How big is this market? I'm not saying vibe code a product, but...
That "replacement" is not always full-on hardware.
I have colleagues who are running AFP on BSD for continuous backups on their systems, and they have to reconfigure something new to be able to continue backing up their systems.
I use this for networked Time Machine backups for multiple Macs in my household. Works just as well over tailscale VPN.
https://wiki.archlinux.org/title/Netatalk
> That "replacement" is not always full-on hardware
Oh, I was thinking only of software. Apple dropping AFP in the OS doesn't mean it can't work at all.
I believe the only supported mode is SAMBA now.
Wouldn't the TimeCapsules still work over wired connections, just like any other hard drive, even if the networking AFP protocol support is dropped?
Ubiquiti is really taking up the slack in some areas Apple has abandoned.
I bought a UNAS-2 (and a couple of 12 TB IronWolf Pro drives) a few months ago when the "time capsule will not be supported in a future version of macOS" warning first appeared. It has been outstanding alongside the rest of my UniFi setup, and perfectly supports Time Machine backups. The UniFi Identity macOS app means my family's computers always stay authenticated/connected and my wife & kids don't have to do anything to make Time Machine just work.
If you're a power user who loves the Apple aesthetic and you already have a UniFi setup at home, you'll feel right at home switching from Time Capsule to a UNAS.
Have you tried it also working to backup files from Linux and windows machines ? Was hoping for a good mixed backup solution and I'm getting Ubiquiti would deliver here.
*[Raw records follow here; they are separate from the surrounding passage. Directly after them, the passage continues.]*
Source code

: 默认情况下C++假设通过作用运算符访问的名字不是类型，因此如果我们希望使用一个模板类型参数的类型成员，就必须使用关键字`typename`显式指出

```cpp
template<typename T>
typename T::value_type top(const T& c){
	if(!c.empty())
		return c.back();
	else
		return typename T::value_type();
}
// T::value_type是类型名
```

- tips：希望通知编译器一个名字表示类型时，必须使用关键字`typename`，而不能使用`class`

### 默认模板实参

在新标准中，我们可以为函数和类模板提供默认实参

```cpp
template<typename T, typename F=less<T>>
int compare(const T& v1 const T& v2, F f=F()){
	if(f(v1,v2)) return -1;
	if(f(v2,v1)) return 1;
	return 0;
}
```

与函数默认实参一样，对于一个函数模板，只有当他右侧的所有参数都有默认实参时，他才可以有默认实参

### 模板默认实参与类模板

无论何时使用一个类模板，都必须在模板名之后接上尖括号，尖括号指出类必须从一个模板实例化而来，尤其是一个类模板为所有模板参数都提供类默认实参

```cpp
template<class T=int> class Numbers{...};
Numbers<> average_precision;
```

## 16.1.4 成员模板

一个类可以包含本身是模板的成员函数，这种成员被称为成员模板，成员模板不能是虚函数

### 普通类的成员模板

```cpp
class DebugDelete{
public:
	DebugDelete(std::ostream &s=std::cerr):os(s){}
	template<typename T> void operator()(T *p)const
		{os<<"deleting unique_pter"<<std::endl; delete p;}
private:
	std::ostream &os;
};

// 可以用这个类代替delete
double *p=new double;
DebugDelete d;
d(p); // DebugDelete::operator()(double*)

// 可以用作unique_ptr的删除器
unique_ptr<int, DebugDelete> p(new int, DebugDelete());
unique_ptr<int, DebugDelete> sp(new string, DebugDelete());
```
Also why the 12TB ironwolf drives specifically ? Personally I always was a fan of buying true enterprise (the ones designed for "online" or near line storage) but sometimes specific models and sizes of random drives do very well in Backblaze testing
Thanks for sharing this. Very insightful.
Does the mac still lack a SMB/CIFS browser?
I was shocked years ago that the mac, famous for its early network peer discovery and zeroconf and all, couldn't present a list of SMB servers and shares despite that kind of function being around forever on every other platform in existence.
macOS has a Network location in the sidebar that will show other SMB devices discovered on the network.
Must have been a lot of years ago since Samba was introduced in Jaguar (2002), and SMB replaced AFP as the default for file sharing as of Mavericks (2013).
It's had it since before version 10.4, though it wasn't fantastic, I'll give you that.